Enfin, c’est le contrat qui semble être le principal moteur de cette « reconquête » de la biodiversité. Le contrat de partage des bénéfices pour lutter contre la bio piraterie (C. envir., L. 412-10 s.) et surtout le contrat de compensation. L’obligation légale de compensation est généralisée (C. envir., art. L. 163-1) et peut être exécutée directement par le débiteur (le maître d’ouvrage) ou par l’intermédiaire d’un « contrat » (rappr. C. envir., L. 512-21 et L. 541-1). Cette convention est conclue soit entre le débiteur de l’obligation et un « opérateur », soit par l’acquisition « d'unités de compensation » dans le cadre d'un site naturel de compensation défini à l'article L. 163-3, soit encore, si les mesures portent sur un terrain n’appartenant ni au débiteur de l’obligation légale ni à l’opérateur désigné, avec le propriétaire « et, le cas échéant, le locataire ou l'exploitant ». La contractualisation du droit de l’environnement est une caractéristique majeure de la loi du 8 août 2016.

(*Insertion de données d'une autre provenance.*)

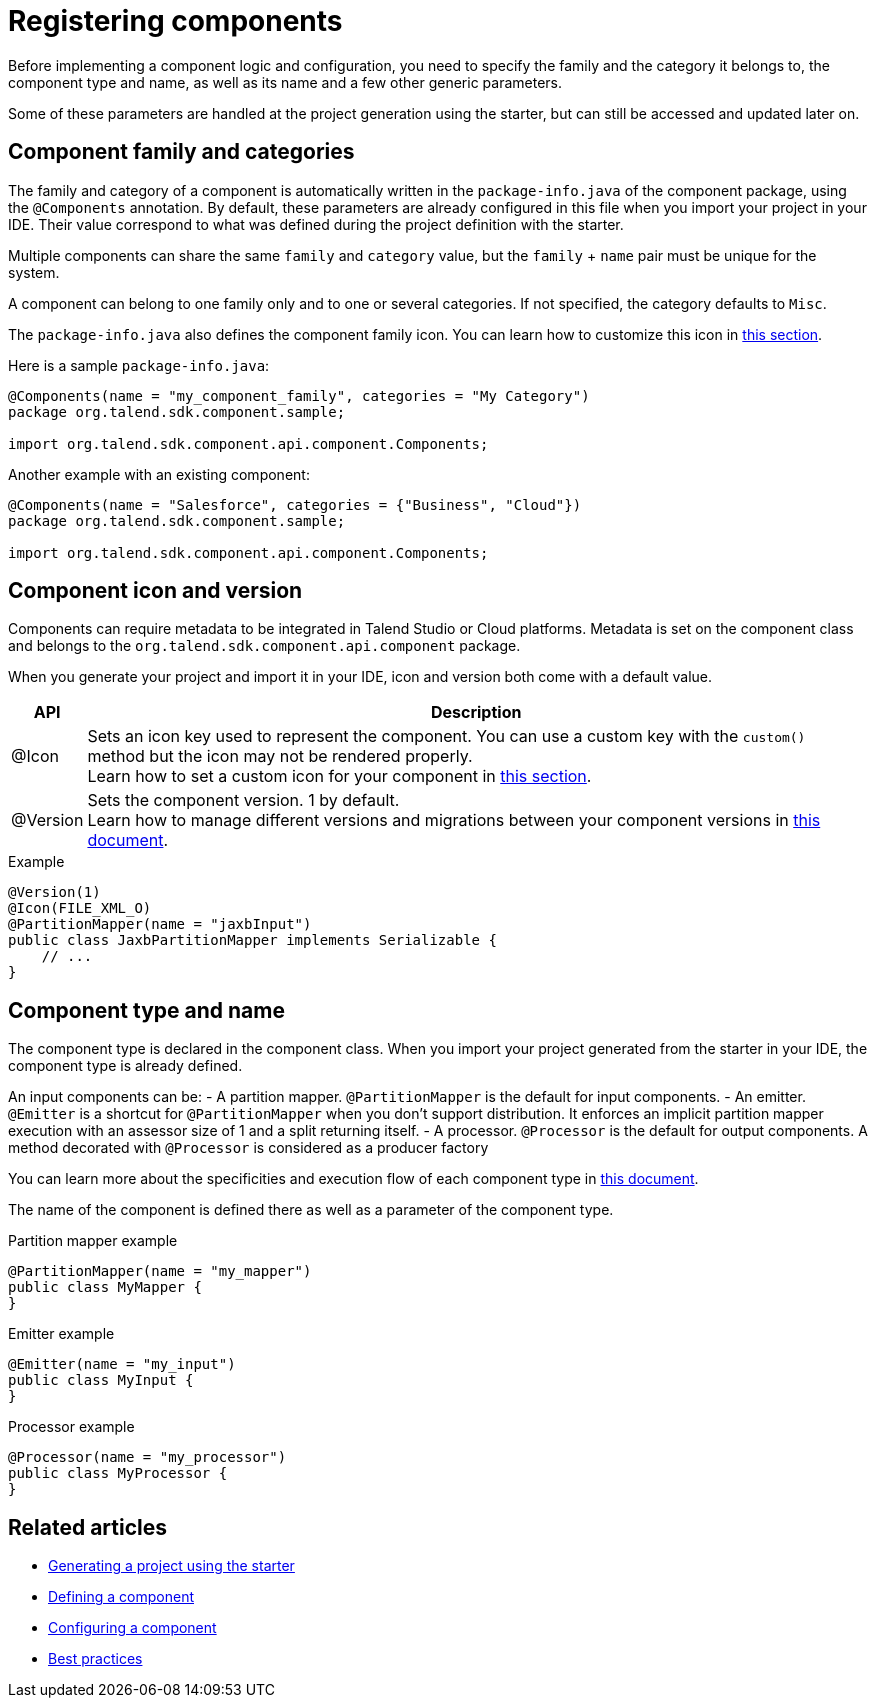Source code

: = Registering components
:page-partial:


Before implementing a component logic and configuration, you need to specify the family and the category it belongs to, the component type and name, as well as its name and a few other generic parameters.

Some of these parameters are handled at the project generation using the starter, but can still be accessed and updated later on.

== Component family and categories

The family and category of a component is automatically written in the `package-info.java` of the component package, using the `@Components` annotation. By default, these parameters are already configured in this file when you import your project in your IDE. Their value correspond to what was defined during the project definition with the starter.

Multiple components can share the same `family` and `category` value, but the `family` + `name` pair must be unique for the system.

A component can belong to one family only and to one or several categories. If not specified, the category defaults to `Misc`.

The `package-info.java` also defines the component family icon. You can learn how to customize this icon in xref:component-defining-custom-icon.adoc[this section].

Here is a sample `package-info.java`:

[source,java]
----
@Components(name = "my_component_family", categories = "My Category")
package org.talend.sdk.component.sample;

import org.talend.sdk.component.api.component.Components;
----

Another example with an existing component:

[source,java]
----
@Components(name = "Salesforce", categories = {"Business", "Cloud"})
package org.talend.sdk.component.sample;

import org.talend.sdk.component.api.component.Components;
----

== Component icon and version

Components can require metadata to be integrated in Talend Studio or Cloud platforms.
Metadata is set on the component class and belongs to the `org.talend.sdk.component.api.component` package.

When you generate your project and import it in your IDE, icon and version both come with a default value.

[options="header,autowidth"]
|====
| API | Description
| @Icon | Sets an icon key used to represent the component. You can use a custom key with the `custom()` method but the icon may not be rendered properly. +
Learn how to set a custom icon for your component in xref:component-defining-custom-icon.adoc[this section].
| @Version | Sets the component version. 1 by default. +
Learn how to manage different versions and migrations between your component versions in xref:component-versions-and-migration.adoc[this document].
|====

.Example
[source,java]
----
@Version(1)
@Icon(FILE_XML_O)
@PartitionMapper(name = "jaxbInput")
public class JaxbPartitionMapper implements Serializable {
    // ...
}
----


== Component type and name

The component type is declared in the component class. When you import your project generated from the starter in your IDE, the component type is already defined.

An input components can be:
- A partition mapper. `@PartitionMapper` is the default for input components.
- An emitter. `@Emitter` is a shortcut for `@PartitionMapper` when you don't support distribution. It enforces an implicit partition mapper execution with an assessor size of 1 and a split returning itself.
- A processor. `@Processor` is the default for output components. A method decorated with `@Processor` is considered as a producer factory

You can learn more about the specificities and execution flow of each component type in xref:component-definition.adoc[this document].

The name of the component is defined there as well as a parameter of the component type.

.Partition mapper example
[source,java,indent=0,subs="verbatim,quotes,attributes"]
----
@PartitionMapper(name = "my_mapper")
public class MyMapper {
}
----

.Emitter example
[source,java,indent=0,subs="verbatim,quotes,attributes"]
----
@Emitter(name = "my_input")
public class MyInput {
}
----

.Processor example
[source,java,indent=0,subs="verbatim,quotes,attributes"]
----
@Processor(name = "my_processor")
public class MyProcessor {
}
----

ifeval::["{backend}" == "html5"]
[role="relatedlinks"]
== Related articles
- xref:tutorial-generate-project-using-starter.adoc[Generating a project using the starter]
- xref:component-definition.adoc[Defining a component]
- xref:component-configuration.adoc[Configuring a component]
- xref:best-practices.adoc[Best practices]
endif::[]
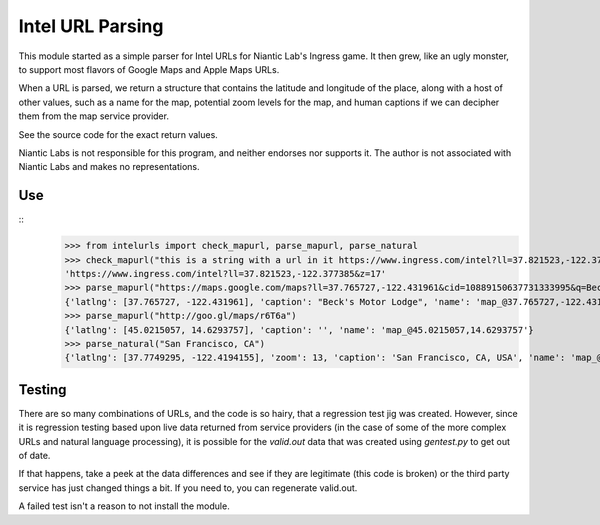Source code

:=================
Intel URL Parsing
=================

This module started as a simple parser for Intel URLs for Niantic Lab's
Ingress game.  It then grew, like an ugly monster, to support most flavors
of Google Maps and Apple Maps URLs.

When a URL is parsed, we return a structure that contains the latitude and
longitude of the place, along with a host of other values, such as a name
for the map, potential zoom levels for the map, and human captions if we
can decipher them from the map service provider.

See the source code for the exact return values.

Niantic Labs is not responsible for this program, and neither endorses
nor supports it.  The author is not associated with Niantic Labs and
makes no representations.

Use
---

::
    >>> from intelurls import check_mapurl, parse_mapurl, parse_natural
    >>> check_mapurl("this is a string with a url in it https://www.ingress.com/intel?ll=37.821523,-122.377385&z=17 and more test")
    'https://www.ingress.com/intel?ll=37.821523,-122.377385&z=17'
    >>> parse_mapurl("https://maps.google.com/maps?ll=37.765727,-122.431961&cid=10889150637731333995&q=Beck's%20Motor%20Lodge")
    {'latlng': [37.765727, -122.431961], 'caption': "Beck's Motor Lodge", 'name': 'map_@37.765727,-122.431961'}
    >>> parse_mapurl("http://goo.gl/maps/r6T6a")
    {'latlng': [45.0215057, 14.6293757], 'caption': '', 'name': 'map_@45.0215057,14.6293757'}
    >>> parse_natural("San Francisco, CA")
    {'latlng': [37.7749295, -122.4194155], 'zoom': 13, 'caption': 'San Francisco, CA, USA', 'name': 'map_@37.7749295,-122.4194155_z13'}


Testing
-------

There are so many combinations of URLs, and the code is so hairy, that a
regression test jig was created.  However, since it is regression testing
based upon live data returned from service providers (in the case of some
of the more complex URLs and natural language processing), it is possible
for the `valid.out` data that was created using `gentest.py` to get out
of date.

If that happens, take a peek at the data differences and see if they are
legitimate (this code is broken) or the third party service has just changed
things a bit.  If you need to, you can regenerate valid.out.

A failed test isn't a reason to not install the module.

En cette rentrée universitaire, le droit de l’environnement a donc le vent en poupe. Les innovations probables de l’ordonnance du 10 février 2016 et les innovations notables de la loi du 8 août 2016 confirment ce proverbe coréen qui dit que « le vent n’a pas de mains, et pourtant il secoue les arbres ».

Référence

■ Civ. 3e, 8 sept. 2016, n° 14-26.953 P.